• Problem statement
Reproduce the data below in full, replacing every "pie" with "donut" and leaving all other text unchanged.

• Supplied records
+++

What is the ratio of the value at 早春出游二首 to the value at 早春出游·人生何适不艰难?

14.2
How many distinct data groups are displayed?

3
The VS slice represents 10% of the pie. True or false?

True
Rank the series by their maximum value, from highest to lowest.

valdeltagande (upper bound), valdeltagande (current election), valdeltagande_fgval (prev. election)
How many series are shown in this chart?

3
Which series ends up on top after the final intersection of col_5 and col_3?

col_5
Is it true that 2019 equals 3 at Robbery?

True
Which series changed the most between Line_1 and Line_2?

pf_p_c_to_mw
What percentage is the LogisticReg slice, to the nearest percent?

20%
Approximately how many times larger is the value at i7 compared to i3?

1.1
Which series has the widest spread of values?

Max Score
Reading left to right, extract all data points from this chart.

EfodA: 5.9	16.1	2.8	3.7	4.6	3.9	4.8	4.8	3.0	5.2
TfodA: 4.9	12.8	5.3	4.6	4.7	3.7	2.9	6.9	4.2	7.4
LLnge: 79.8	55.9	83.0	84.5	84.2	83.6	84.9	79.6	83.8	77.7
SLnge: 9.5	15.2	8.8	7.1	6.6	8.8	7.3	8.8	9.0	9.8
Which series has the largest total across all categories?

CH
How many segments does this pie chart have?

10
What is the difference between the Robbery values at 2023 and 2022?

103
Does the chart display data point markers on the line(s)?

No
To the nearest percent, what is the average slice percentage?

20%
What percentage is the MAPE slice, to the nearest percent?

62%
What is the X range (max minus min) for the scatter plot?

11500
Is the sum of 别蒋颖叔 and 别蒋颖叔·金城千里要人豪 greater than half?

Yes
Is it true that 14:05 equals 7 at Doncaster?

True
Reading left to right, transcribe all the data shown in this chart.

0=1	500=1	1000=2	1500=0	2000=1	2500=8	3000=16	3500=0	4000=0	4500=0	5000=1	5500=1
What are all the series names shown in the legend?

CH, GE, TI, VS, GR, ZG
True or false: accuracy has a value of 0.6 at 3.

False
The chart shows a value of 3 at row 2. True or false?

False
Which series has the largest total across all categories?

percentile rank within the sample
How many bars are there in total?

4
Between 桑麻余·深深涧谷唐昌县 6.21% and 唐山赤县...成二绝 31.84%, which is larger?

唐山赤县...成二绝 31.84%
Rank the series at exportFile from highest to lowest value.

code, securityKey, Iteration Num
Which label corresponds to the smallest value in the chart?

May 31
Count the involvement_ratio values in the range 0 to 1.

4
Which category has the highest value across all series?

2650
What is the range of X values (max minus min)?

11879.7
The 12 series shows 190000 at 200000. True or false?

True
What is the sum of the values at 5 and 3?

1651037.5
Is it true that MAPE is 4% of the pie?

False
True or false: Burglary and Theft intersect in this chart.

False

+++

• Solution to this task
What is the ratio of the value at 早春出游二首 to the value at 早春出游·人生何适不艰难?

14.2
How many distinct data groups are displayed?

3
The VS slice represents 10% of the donut. True or false?

True
Rank the series by their maximum value, from highest to lowest.

valdeltagande (upper bound), valdeltagande (current election), valdeltagande_fgval (prev. election)
How many series are shown in this chart?

3
Which series ends up on top after the final intersection of col_5 and col_3?

col_5
Is it true that 2019 equals 3 at Robbery?

True
Which series changed the most between Line_1 and Line_2?

pf_p_c_to_mw
What percentage is the LogisticReg slice, to the nearest percent?

20%
Approximately how many times larger is the value at i7 compared to i3?

1.1
Which series has the widest spread of values?

Max Score
Reading left to right, extract all data points from this chart.

EfodA: 5.9	16.1	2.8	3.7	4.6	3.9	4.8	4.8	3.0	5.2
TfodA: 4.9	12.8	5.3	4.6	4.7	3.7	2.9	6.9	4.2	7.4
LLnge: 79.8	55.9	83.0	84.5	84.2	83.6	84.9	79.6	83.8	77.7
SLnge: 9.5	15.2	8.8	7.1	6.6	8.8	7.3	8.8	9.0	9.8
Which series has the largest total across all categories?

CH
How many segments does this donut chart have?

10
What is the difference between the Robbery values at 2023 and 2022?

103
Does the chart display data point markers on the line(s)?

No
To the nearest percent, what is the average slice percentage?

20%
What percentage is the MAPE slice, to the nearest percent?

62%
What is the X range (max minus min) for the scatter plot?

11500
Is the sum of 别蒋颖叔 and 别蒋颖叔·金城千里要人豪 greater than half?

Yes
Is it true that 14:05 equals 7 at Doncaster?

True
Reading left to right, transcribe all the data shown in this chart.

0=1	500=1	1000=2	1500=0	2000=1	2500=8	3000=16	3500=0	4000=0	4500=0	5000=1	5500=1
What are all the series names shown in the legend?

CH, GE, TI, VS, GR, ZG
True or false: accuracy has a value of 0.6 at 3.

False
The chart shows a value of 3 at row 2. True or false?

False
Which series has the largest total across all categories?

percentile rank within the sample
How many bars are there in total?

4
Between 桑麻余·深深涧谷唐昌县 6.21% and 唐山赤县...成二绝 31.84%, which is larger?

唐山赤县...成二绝 31.84%
Rank the series at exportFile from highest to lowest value.

code, securityKey, Iteration Num
Which label corresponds to the smallest value in the chart?

May 31
Count the involvement_ratio values in the range 0 to 1.

4
Which category has the highest value across all series?

2650
What is the range of X values (max minus min)?

11879.7
The 12 series shows 190000 at 200000. True or false?

True
What is the sum of the values at 5 and 3?

1651037.5
Is it true that MAPE is 4% of the donut?

False
True or false: Burglary and Theft intersect in this chart.

False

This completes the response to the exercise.